The clash between religious belief and sexual orientation has become a key flashpoint in modern rights struggles. A decade after the first recognition of lesbians and gay men in UK equality law, the conflict continues to be played out in domestic courts and in the European Court of Human Rights. This conflict is a microcosm of the wider relationship between law, religion and homosexuality, and the discursive techniques deployed by legal and political actors – of which liberal rights discourse plays a key role. This thesis uses a Foucaultian-informed Queer lens to analyse the discourses and underpinning structures that limit the inclusion of non-heterosexuals in the public sphere.

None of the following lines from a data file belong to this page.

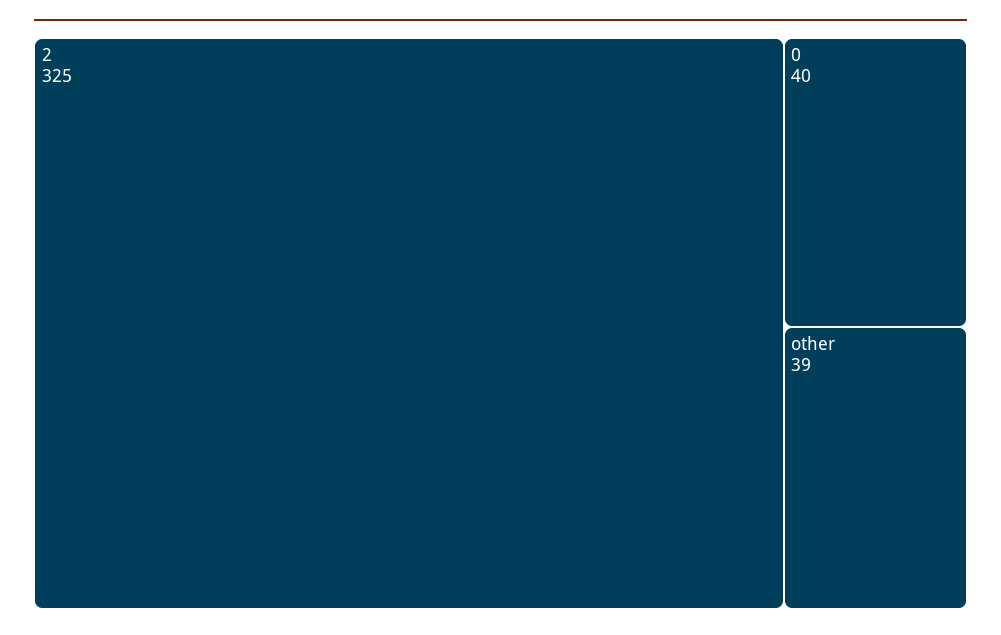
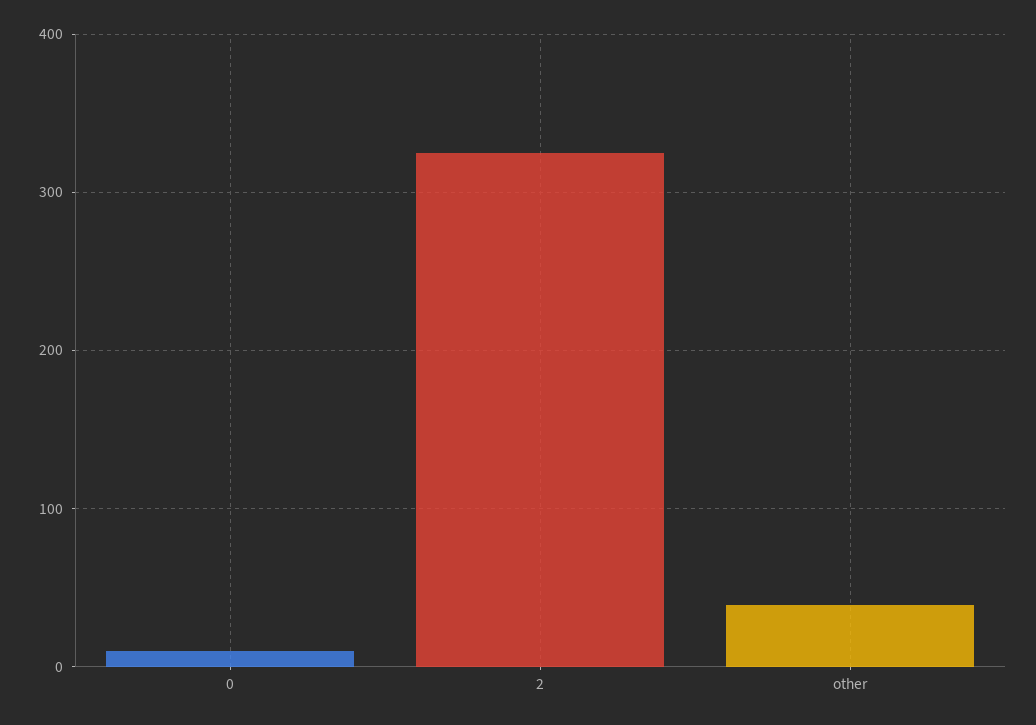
0: 40 -> 10

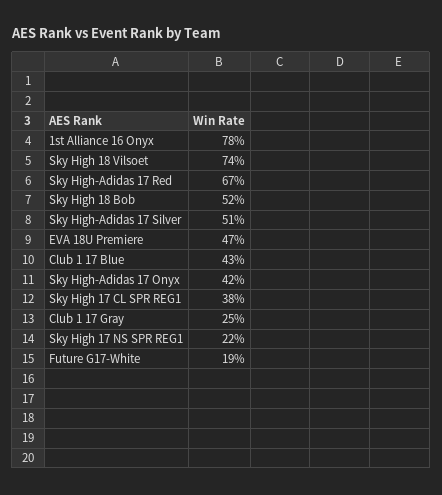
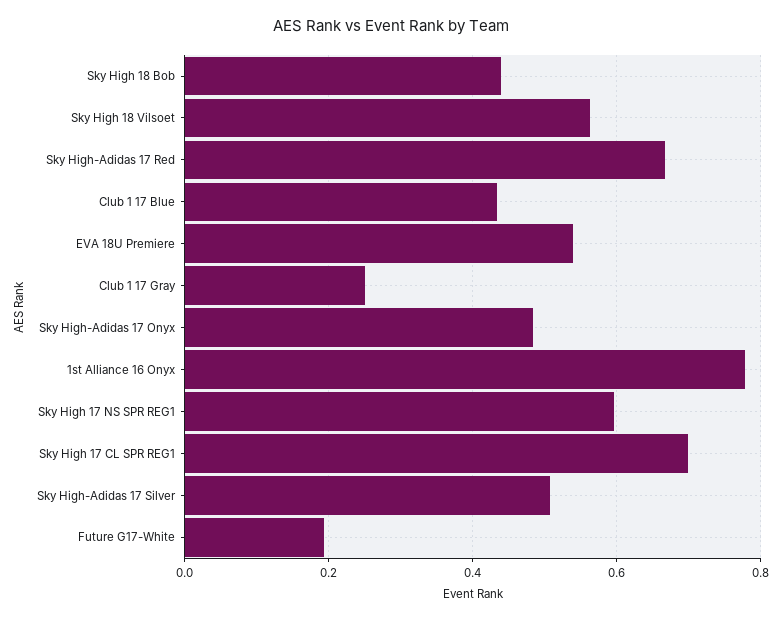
Sky High 18 Vilsoet: 0.74 -> 0.56
Sky High 18 Bob: 0.52 -> 0.44
EVA 18U Premiere: 0.47 -> 0.54
Sky High-Adidas 17 Onyx: 0.42 -> 0.48
Sky High 17 CL SPR REG1: 0.38 -> 0.7
Sky High 17 NS SPR REG1: 0.22 -> 0.6

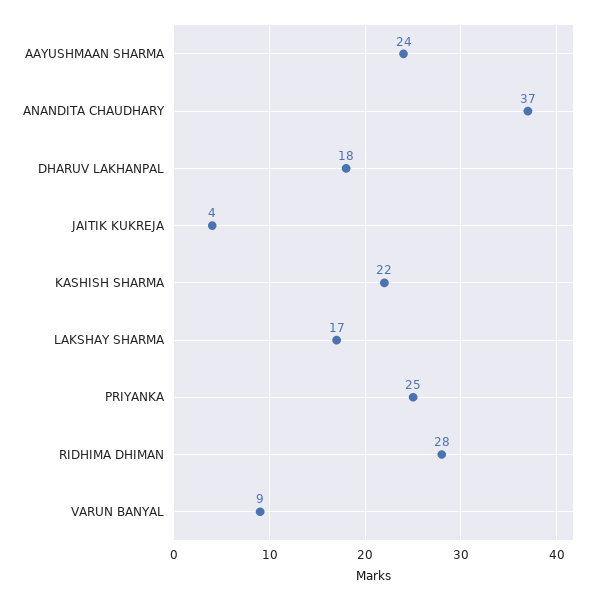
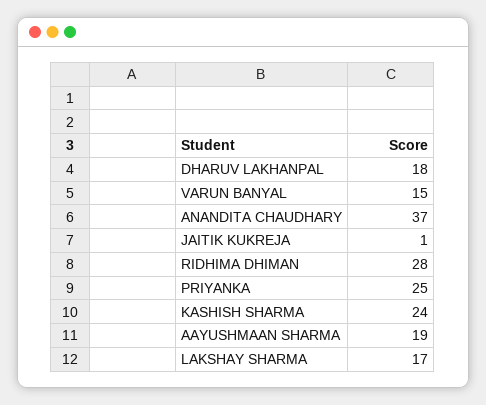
AAYUSHMAAN SHARMA: 24 -> 19
JAITIK KUKREJA: 4 -> 1
KASHISH SHARMA: 22 -> 24
VARUN BANYAL: 9 -> 15

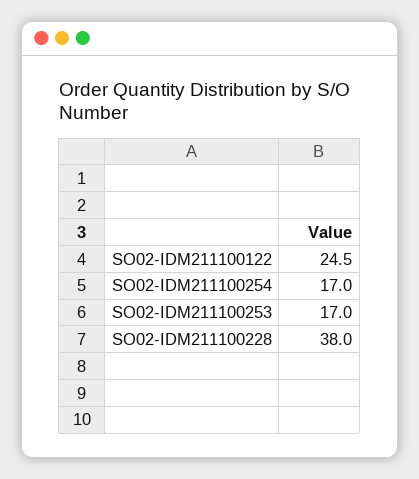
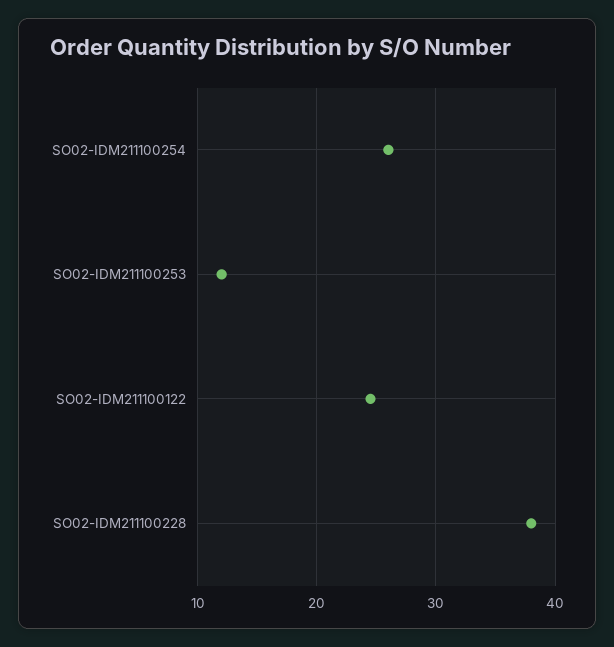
SO02-IDM211100254: 17 -> 26
SO02-IDM211100253: 17 -> 12

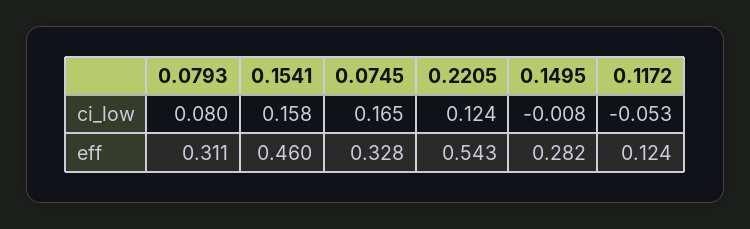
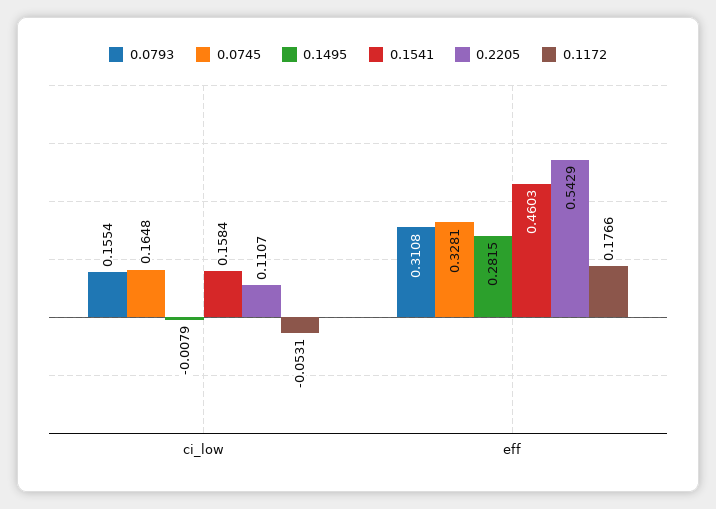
0.0793, ci_low: 0.08 -> 0.1554
0.2205, ci_low: 0.124 -> 0.1107
0.1172, eff: 0.124 -> 0.1766

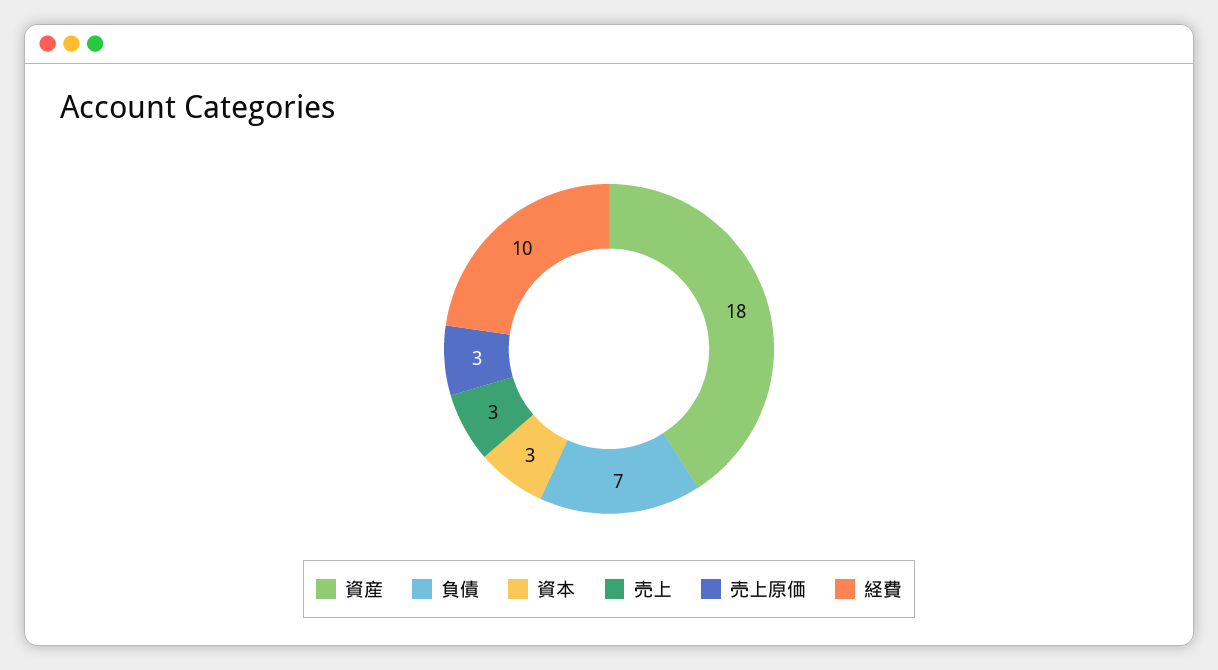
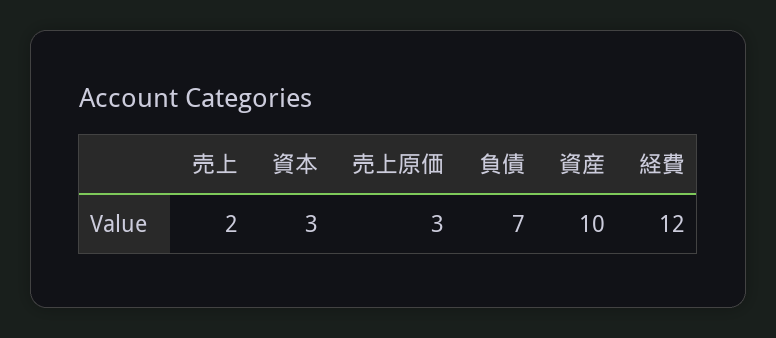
資産: 18 -> 10
売上: 3 -> 2
経費: 10 -> 12

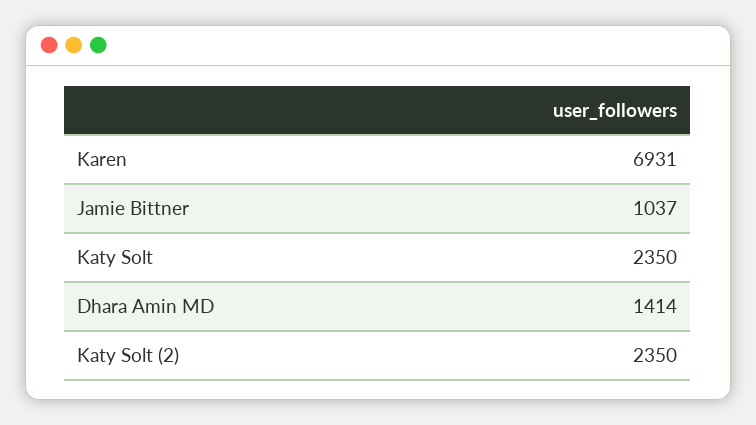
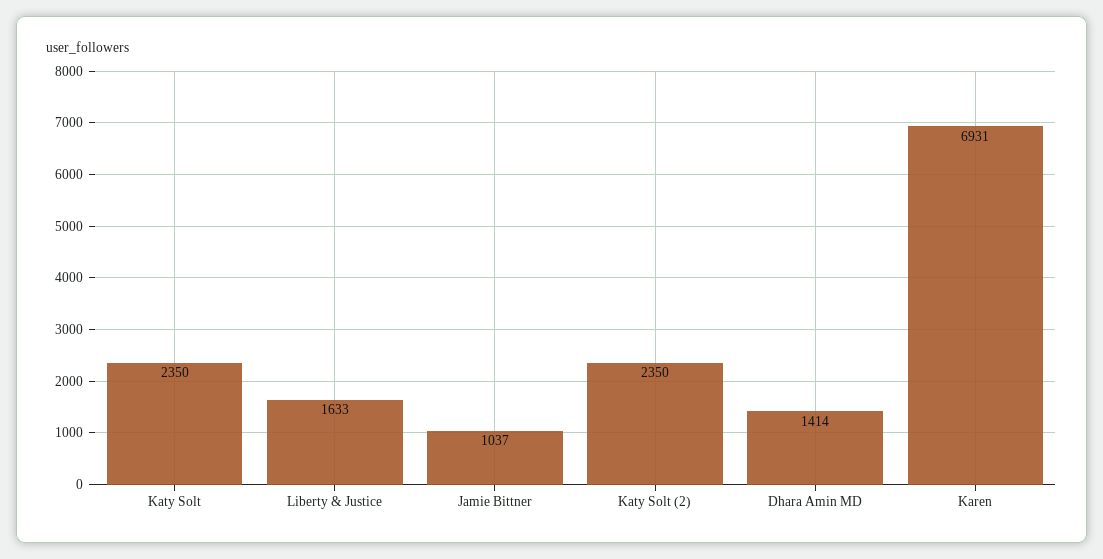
Liberty & Justice: none -> 1633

Recent case law has highlighted a shift in religious conservative discourse, which now disavows homophobia while seeking reasonable accommodation of religious rights and conscientious objection to homosexual equality in employment and the provision of goods and services. This perpetuates the notion that religion deserves special treatment because of a necessary relationship between religious belief and disapproval of homosexuality. This binary approach not only negates the experience of Queer religious people; it also masks the state’s constructive delegation of homophobia through religious exemptions to equality law. These effects represent harms to gay people, constituting degrading treatment contrary to Article 3 of the European Convention on Human Rights.

Liberalism’s universal human subject of rights was constructed through the heteronormative and theonormative prism that still permeates equality law. Queer theory’s problematisation of the liberal rights paradigm offers a useful challenge to established norms and to the supposed neutrality of the state when adjudicating between conflicting rights. This thesis represents my contribution to the conversation between liberalism and Queer theory.